Considering the rarity of the situation, there are no available guidelines for the management of pregnant brain-dead patients. Our management was mainly based on our experience with other brain-dead patients. According to the guidelines on the management of potential organ donors in the ICU of the Society of Critical Care Medicine (2015), cardiovascular instability requiring hemodynamic monitoring and support and endocrine dysfunction requiring hormonal replacement therapy (vasopressin or analogues, corticosteroids, thyroid hormones, and insulin) are two fundamental aspects of managing brain-dead patients [15]. Other important interventions include protective mechanical ventilation, nutritional and electrolyte support, temperature regulation due to the risk of hypothermia, and prevention and treatment of infectious complications [16].

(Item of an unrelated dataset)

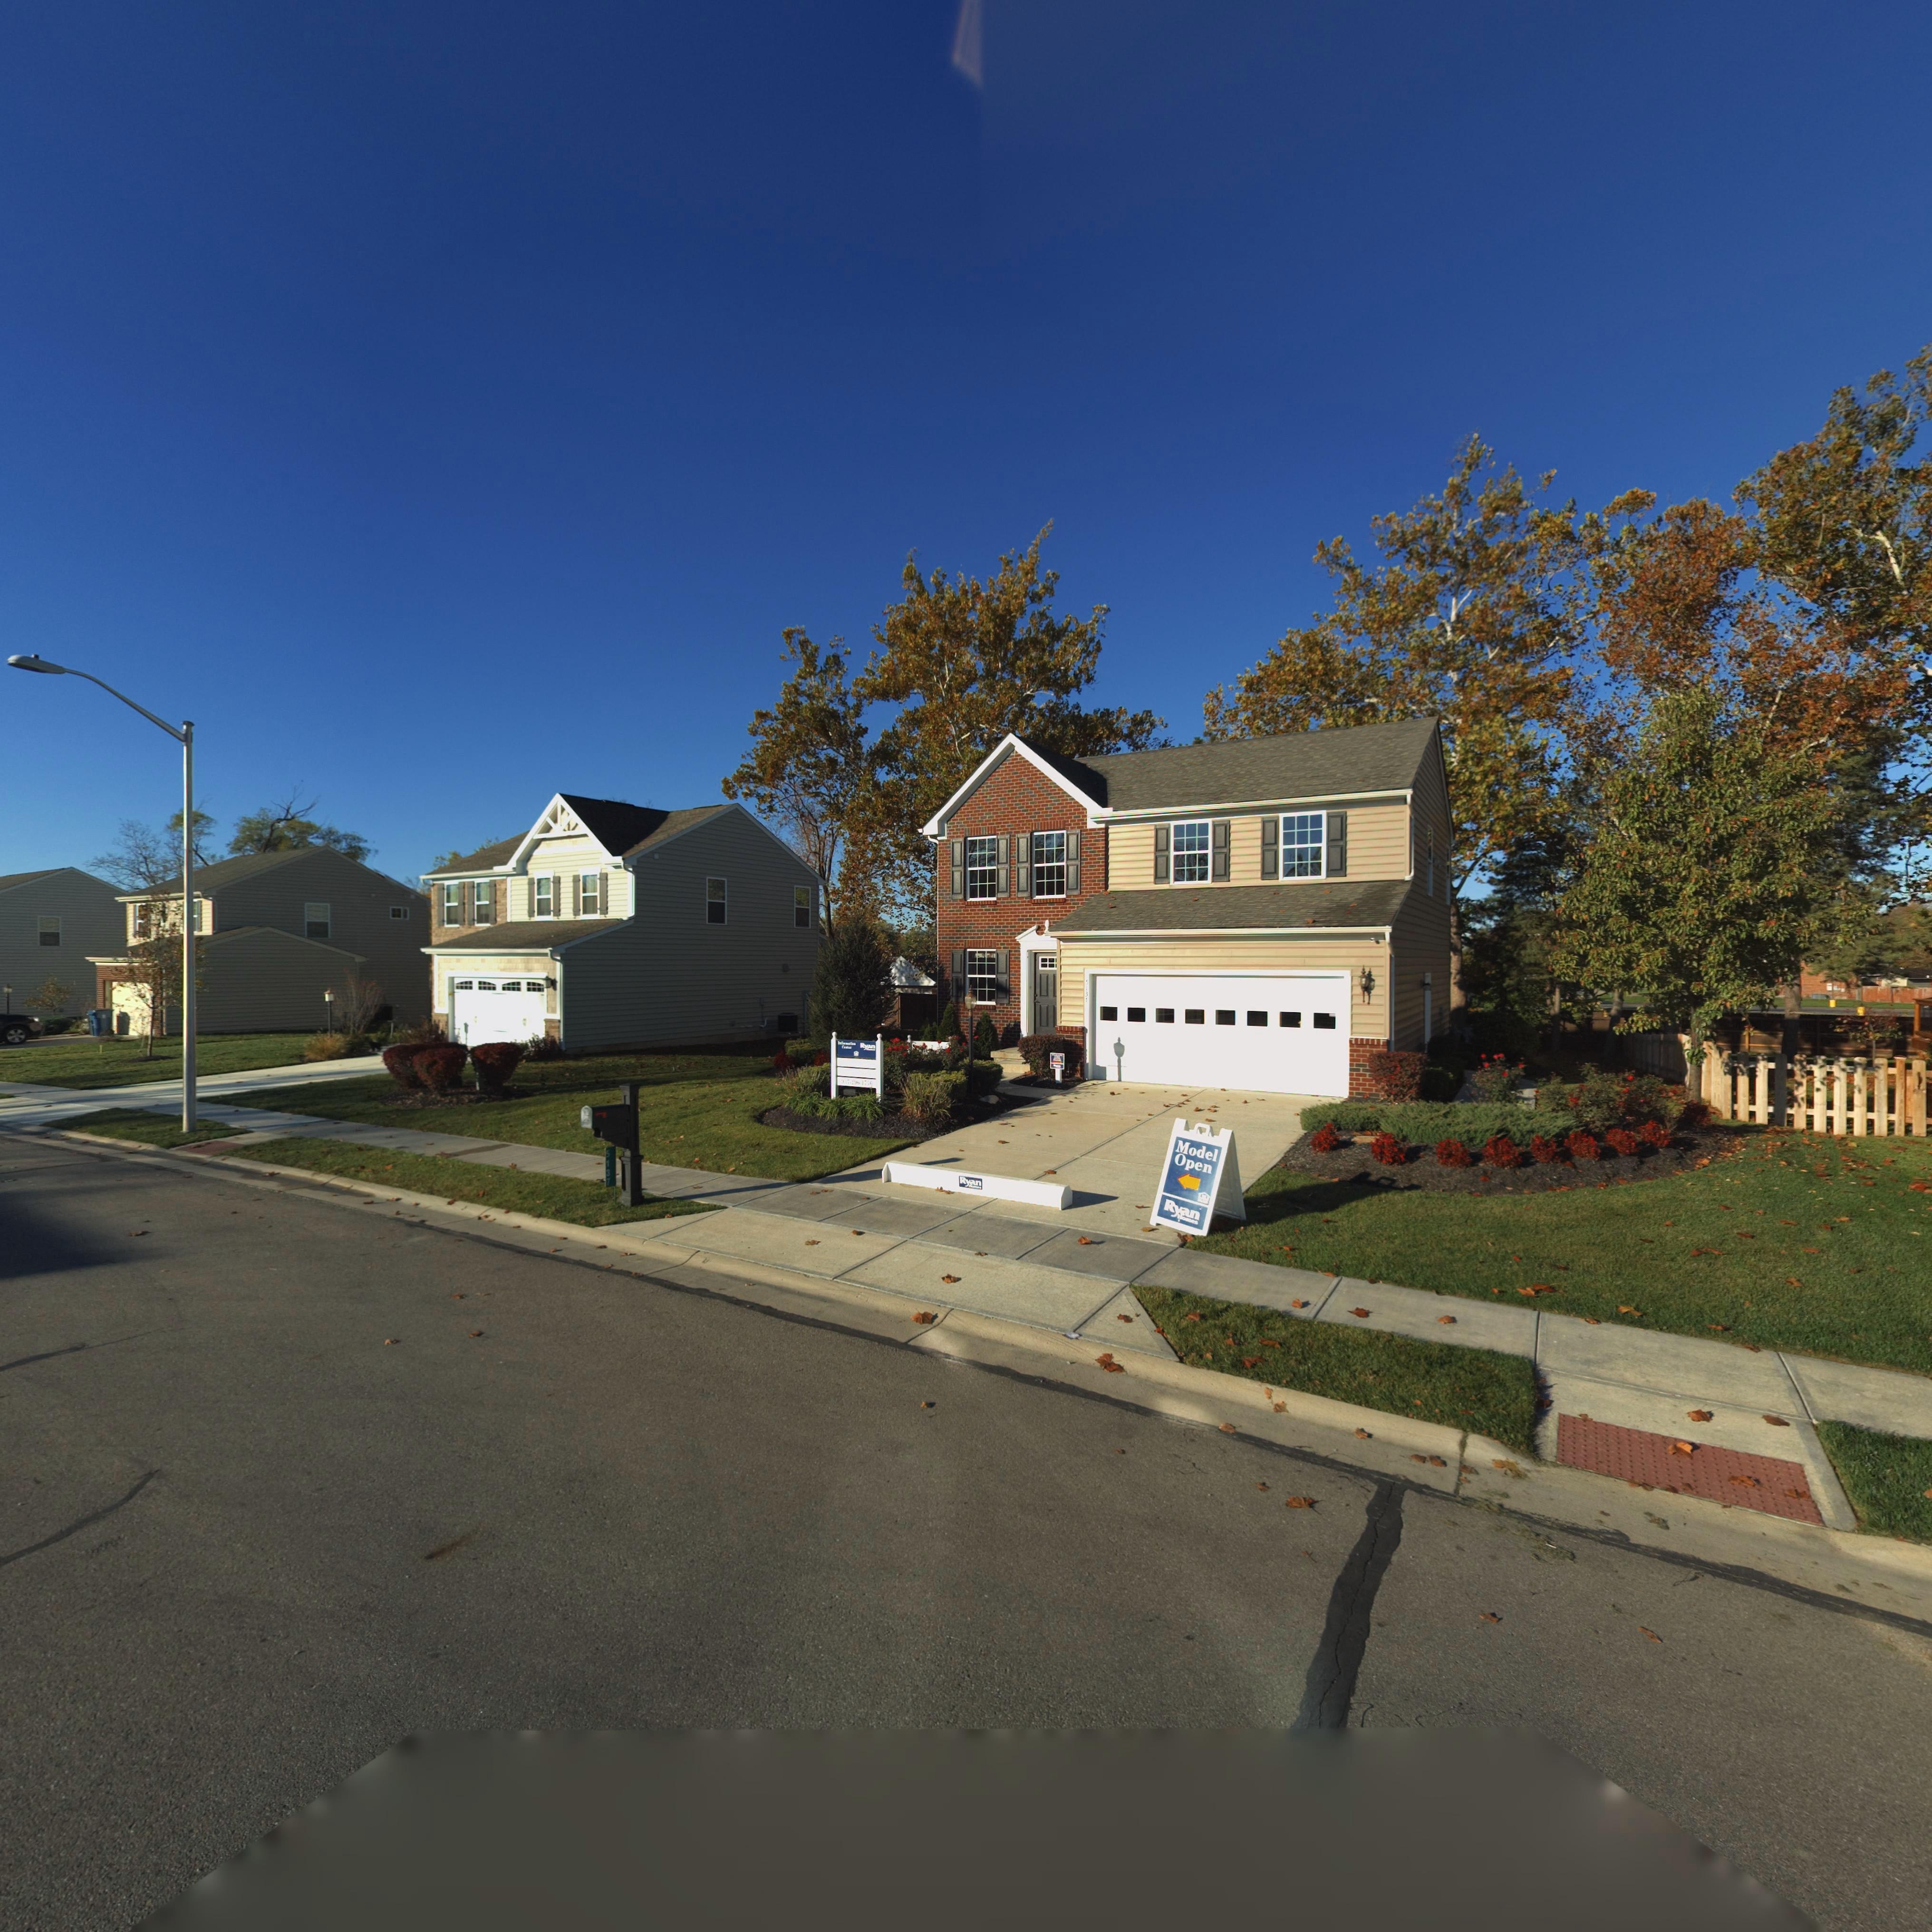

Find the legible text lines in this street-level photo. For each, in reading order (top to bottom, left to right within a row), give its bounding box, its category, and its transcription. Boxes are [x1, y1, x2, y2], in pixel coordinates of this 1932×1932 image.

[1084, 978, 1089, 1003] StreetNumber: **3*
[605, 1149, 612, 1187] StreetNumber: 5137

In pregnant brain-dead patients, complications have been described and are similar to those of other brain-dead patients. Long-term management of pregnant brain-dead patients may be associated with infections (69%), circulatory instability (63%), diabetes insipida (56%), thermal variability (41%), and panhypopituitarism (34%) [1]. The overall management of these patients should be in line with recommendations for other brain-dead patients [2]. However, a few exceptions should be taken into consideration. First, a physiological hypocarbia should be maintained during mechanical ventilation to facilitate the elimination of foetal carbon dioxide. Maternal carbon dioxide tensions should be maintained between 28 and 31 mmHg. Second, an appropriate nutritional intake should be calculated based on maternal serum alimentary values, the weight of the mother, and foetal growth. Notably, a pregnant brain-dead woman expends 75% of a healthy pregnant woman’s basal energy expenditure [17]. Third, pregnant brain-dead patients usually require a longer period of somatic support, which may increase the risk of adverse events related to invasive devices, such as physical injuries or nosocomial infections [18]. Finally, these patients require regular foetal monitoring to guide obstetrical care and to define the optimal delivery strategy, which should be provided by experienced obstetrics clinicians and nurses. The most common indications for delivery are frequently associated with maternal complications resulting in cardiocirculatory instability (38%) and/or nonreassuring foetal testing (35%) [1].

4. Conclusions

Brain death during pregnancy is a rare event and is accompanied by a unique ethical, financial, and technical challenge. Although maternal BD is always a high-risk scenario for foetal development, in this particular case, we have to consider the long support duration, superior to the mean time reported in the literature, and the cause of the BD of the pregnant woman, which was an acute asthma attack that was severe enough to cause cardiac arrest and hypoxic brain injury in the mother and increase the uncertainty about the possible impact of this aggression on the normal development of the foetus.

Consent

Consent to publication was obtained from the husband of the deceased woman, the father and legal guardian of the child.

Conflicts of Interest

The authors declare no conflicts of interest.

Funding

The research and publication of the article received no funding.

Data Availability Statement

The data that support the findings of this study are available on request through the authors themselves.